When an electric current is passes through acidified water, 112 mL of hydrogen gas at N.T.P. was collected at the cathode in 965 seconds. The current passed, in ampere, is:

At normal temperature and pressure (N.T.P.), one mole of any ideal gas occupies a molar volume of $$22.4\ \text{L}=22400\ \text{mL}.$$

We have collected only $$112\ \text{mL}$$ of hydrogen.
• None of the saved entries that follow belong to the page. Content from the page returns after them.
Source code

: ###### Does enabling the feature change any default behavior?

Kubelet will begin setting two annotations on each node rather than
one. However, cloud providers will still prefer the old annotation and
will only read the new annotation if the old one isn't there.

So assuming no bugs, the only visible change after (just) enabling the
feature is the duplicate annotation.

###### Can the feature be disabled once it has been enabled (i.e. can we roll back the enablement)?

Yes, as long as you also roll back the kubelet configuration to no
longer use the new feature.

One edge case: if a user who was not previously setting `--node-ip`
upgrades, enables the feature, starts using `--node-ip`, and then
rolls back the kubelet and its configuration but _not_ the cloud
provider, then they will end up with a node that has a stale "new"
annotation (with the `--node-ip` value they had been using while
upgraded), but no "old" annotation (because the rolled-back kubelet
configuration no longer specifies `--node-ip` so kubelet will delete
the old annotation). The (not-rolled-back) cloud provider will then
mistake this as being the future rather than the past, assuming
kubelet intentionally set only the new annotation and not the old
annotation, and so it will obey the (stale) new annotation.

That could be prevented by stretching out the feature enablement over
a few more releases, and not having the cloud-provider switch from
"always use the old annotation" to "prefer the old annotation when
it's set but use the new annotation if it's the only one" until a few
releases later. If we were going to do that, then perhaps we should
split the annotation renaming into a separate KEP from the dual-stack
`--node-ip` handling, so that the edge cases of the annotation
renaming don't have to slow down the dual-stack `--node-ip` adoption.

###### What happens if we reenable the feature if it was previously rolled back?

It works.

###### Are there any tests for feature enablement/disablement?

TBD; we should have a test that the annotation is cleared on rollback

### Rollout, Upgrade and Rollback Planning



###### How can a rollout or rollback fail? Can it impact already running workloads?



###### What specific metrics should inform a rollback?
The number of moles of hydrogen obtained is therefore

$$n(\text{H}_2)=\frac{\text{volume of H}_2}{\text{molar volume}}=\frac{112\ \text{mL}}{22400\ \text{mL mol}^{-1}}=0.005\ \text{mol}.$$

During electrolysis of acidified water, hydrogen forms at the cathode according to the half-reaction

$$2\text{H}^+(aq)+2e^- \longrightarrow \text{H}_2(g).$$

This equation shows that $$2$$ moles of electrons are needed to produce $$1$$ mole of $$\text{H}_2.$$ Hence, to produce $$0.005\ \text{mol}$$ of $$\text{H}_2,$$ the moles of electrons required are

$$n(e^-)=2\times n(\text{H}_2)=2\times0.005=0.010\ \text{mol}.$$

The charge carried by one mole of electrons is the Faraday constant $$F=96500\ \text{C mol}^{-1}.$$ Therefore, the total charge that has passed through the solution is

$$Q=n(e^-)\,F=0.010\ \text{mol}\times96500\ \text{C mol}^{-1}=965\ \text{C}.$$

The problem states that this charge was delivered in $$t=965\ \text{s}.$$ Electric current is defined by the relation $$I=\dfrac{Q}{t}.$$ Substituting the values gives

$$I=\frac{965\ \text{C}}{965\ \text{s}}=1.0\ \text{A}.$$

Hence, the correct answer is Option D.